En lo que hemos leído no existe la menor
referencia a la familia, ni campea tampoco la idea que de ella tenemos
los católicos y mayoría de los seres humanos, ni alusión a sus problemas
y dificultades ni al misterio teológico que encierra y a la
concatenación natural que supone y que es la tradición misma.
Simplemente, referencias deshilvanadas a los vicios individuales de
algunas personas, algunas de las cuales serían casadas y otras no, las
cuales hipotéticamente deberían ser recibidas sin prevención alguna por
la comunidad cristiana, pese a ser portadoras –eso se admite
implícitamente– de conflictos morales de muy difícil resolución y
seguramente de perniciosa difusión –escándalo del cual nada temen estos
“padres”. Por supuesto no existen referencias evangélicas, ni
escriturísticas que avalen tal o cual postura, sino tan solo una
invitación a “reflexionar” sobre una serie de hipotéticas realidades
que, se acepta, no se desea contribuir a modificar en ninguna forma.
Todo el lenguaje es relativista y lleno de los lugares comunes que hizo
afamados el modernismo teológico, generalmente constituido por
sentencias irrelevantes o sentimentales fuera de su contexto debido y
conclusiones sin orden lógico ni ontológico.
La alusión a nuevos “caminos pastorales”
es filfa pura.
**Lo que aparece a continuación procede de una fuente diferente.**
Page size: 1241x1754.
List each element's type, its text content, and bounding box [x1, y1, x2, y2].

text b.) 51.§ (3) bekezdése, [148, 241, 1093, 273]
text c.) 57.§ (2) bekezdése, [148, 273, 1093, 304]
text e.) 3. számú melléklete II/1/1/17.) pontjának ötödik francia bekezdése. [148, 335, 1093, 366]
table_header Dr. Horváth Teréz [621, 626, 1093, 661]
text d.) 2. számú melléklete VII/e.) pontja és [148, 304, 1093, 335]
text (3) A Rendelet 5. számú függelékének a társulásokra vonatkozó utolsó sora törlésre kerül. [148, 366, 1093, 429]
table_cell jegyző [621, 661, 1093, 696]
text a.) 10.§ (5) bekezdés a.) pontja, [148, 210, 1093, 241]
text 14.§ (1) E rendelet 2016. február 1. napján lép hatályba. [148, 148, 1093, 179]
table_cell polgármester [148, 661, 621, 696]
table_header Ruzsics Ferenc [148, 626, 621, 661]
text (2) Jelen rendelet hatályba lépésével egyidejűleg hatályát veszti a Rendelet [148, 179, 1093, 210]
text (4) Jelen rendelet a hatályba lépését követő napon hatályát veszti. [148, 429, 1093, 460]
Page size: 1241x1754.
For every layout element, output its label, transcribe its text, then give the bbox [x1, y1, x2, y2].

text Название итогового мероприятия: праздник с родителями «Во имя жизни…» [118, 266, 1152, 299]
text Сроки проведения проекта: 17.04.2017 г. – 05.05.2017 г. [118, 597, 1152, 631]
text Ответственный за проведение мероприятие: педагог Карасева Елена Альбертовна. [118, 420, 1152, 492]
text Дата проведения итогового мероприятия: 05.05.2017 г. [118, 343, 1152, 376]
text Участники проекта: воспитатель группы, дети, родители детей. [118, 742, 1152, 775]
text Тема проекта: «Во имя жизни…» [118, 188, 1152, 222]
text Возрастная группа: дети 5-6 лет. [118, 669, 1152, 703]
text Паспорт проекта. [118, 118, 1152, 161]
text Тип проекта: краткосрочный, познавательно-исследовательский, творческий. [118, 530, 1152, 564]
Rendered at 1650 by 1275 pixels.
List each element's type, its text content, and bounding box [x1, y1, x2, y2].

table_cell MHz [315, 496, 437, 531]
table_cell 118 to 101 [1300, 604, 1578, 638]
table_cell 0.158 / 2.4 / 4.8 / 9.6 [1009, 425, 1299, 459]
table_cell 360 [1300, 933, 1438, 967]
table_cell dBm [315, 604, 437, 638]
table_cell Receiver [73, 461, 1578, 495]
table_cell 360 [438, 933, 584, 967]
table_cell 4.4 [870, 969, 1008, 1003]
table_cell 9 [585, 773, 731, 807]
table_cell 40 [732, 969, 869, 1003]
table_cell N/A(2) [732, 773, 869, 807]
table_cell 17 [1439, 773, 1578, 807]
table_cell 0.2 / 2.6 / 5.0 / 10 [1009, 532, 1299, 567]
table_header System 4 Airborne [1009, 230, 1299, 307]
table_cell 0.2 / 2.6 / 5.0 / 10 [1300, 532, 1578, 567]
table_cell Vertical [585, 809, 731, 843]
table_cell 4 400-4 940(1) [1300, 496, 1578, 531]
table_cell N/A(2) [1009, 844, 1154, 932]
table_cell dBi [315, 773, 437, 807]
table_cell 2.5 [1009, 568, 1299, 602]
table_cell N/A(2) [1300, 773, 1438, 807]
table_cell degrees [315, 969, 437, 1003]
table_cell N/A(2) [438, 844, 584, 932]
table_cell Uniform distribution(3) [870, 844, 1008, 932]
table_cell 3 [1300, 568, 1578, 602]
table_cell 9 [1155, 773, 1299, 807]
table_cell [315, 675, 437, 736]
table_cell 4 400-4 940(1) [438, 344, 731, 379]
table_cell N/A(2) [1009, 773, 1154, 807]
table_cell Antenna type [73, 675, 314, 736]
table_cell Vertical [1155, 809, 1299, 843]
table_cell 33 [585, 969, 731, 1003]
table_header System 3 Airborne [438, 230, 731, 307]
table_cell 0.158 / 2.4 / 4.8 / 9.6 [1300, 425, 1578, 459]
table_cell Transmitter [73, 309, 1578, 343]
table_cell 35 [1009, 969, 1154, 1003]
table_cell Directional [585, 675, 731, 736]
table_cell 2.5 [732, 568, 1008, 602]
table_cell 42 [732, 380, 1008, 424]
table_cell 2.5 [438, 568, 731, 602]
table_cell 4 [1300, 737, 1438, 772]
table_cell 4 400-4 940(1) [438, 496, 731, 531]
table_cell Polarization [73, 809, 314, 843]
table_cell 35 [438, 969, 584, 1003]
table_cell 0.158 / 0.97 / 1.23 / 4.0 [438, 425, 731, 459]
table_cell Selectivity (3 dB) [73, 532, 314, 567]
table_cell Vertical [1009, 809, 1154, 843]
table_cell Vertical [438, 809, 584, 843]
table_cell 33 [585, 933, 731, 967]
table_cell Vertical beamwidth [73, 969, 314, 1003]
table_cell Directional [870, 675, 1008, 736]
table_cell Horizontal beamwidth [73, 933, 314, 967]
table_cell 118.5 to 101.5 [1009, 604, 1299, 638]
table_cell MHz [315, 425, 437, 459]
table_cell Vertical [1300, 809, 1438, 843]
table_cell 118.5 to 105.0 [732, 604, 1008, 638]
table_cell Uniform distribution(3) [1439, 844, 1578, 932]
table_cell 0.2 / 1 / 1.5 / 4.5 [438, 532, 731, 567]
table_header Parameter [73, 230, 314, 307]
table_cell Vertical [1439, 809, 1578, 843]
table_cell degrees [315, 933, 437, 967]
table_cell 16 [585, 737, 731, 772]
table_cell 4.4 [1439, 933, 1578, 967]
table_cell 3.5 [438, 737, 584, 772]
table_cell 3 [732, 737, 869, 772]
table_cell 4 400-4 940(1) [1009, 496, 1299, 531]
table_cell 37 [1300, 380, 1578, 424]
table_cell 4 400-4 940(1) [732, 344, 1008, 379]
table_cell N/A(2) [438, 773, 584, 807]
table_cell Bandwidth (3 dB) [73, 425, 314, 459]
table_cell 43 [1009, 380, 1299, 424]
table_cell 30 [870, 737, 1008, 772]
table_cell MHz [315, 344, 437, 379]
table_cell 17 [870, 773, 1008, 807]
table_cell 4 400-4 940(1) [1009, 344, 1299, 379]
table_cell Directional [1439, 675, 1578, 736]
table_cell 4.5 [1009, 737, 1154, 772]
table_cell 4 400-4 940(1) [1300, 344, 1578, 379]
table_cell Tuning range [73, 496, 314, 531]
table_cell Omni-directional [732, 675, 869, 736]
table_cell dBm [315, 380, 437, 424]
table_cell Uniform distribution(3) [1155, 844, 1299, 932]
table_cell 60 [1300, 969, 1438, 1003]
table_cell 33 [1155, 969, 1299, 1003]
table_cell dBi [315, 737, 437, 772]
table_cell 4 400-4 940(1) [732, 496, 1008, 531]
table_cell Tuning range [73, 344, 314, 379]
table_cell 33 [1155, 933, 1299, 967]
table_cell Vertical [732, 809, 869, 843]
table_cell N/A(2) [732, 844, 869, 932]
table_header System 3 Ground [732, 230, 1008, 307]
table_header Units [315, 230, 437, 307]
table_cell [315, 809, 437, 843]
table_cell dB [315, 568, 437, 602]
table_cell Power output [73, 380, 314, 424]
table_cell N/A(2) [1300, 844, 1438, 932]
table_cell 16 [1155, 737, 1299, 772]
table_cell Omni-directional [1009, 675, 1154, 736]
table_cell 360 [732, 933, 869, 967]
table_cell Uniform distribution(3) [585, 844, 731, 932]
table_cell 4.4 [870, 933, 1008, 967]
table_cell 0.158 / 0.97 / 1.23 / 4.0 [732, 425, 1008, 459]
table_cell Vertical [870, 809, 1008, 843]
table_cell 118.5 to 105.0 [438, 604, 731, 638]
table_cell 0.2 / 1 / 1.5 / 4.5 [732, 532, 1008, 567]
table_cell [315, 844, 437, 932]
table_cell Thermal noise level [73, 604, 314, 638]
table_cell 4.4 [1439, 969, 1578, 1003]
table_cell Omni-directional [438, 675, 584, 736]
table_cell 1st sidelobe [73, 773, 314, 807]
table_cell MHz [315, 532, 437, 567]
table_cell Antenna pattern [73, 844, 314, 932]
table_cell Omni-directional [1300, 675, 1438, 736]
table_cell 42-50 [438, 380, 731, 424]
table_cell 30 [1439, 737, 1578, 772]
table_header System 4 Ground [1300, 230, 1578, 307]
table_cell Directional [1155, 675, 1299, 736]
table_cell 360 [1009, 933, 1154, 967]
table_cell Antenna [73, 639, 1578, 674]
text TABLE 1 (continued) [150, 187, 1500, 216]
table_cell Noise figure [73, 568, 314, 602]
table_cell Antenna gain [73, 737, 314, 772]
No es otra cosa que la renuncia al apostolado católico
para instalar a los fieles como meros espectadores del caos terminal del
mundo, sin mediar impedimento alguno. Ni siquiera la severa advertencia
evangélica sobre los tres enemigos del alma, a saber: el demonio, el
mundo y la carne –tres ausentes totales de la mente del redactor
sinodal– han detenido este espeto de tonteras, insensateces e
inmundicias.
Y es que no existe ningún “camino pastoral” fuera del trazado por el Buen Pastor.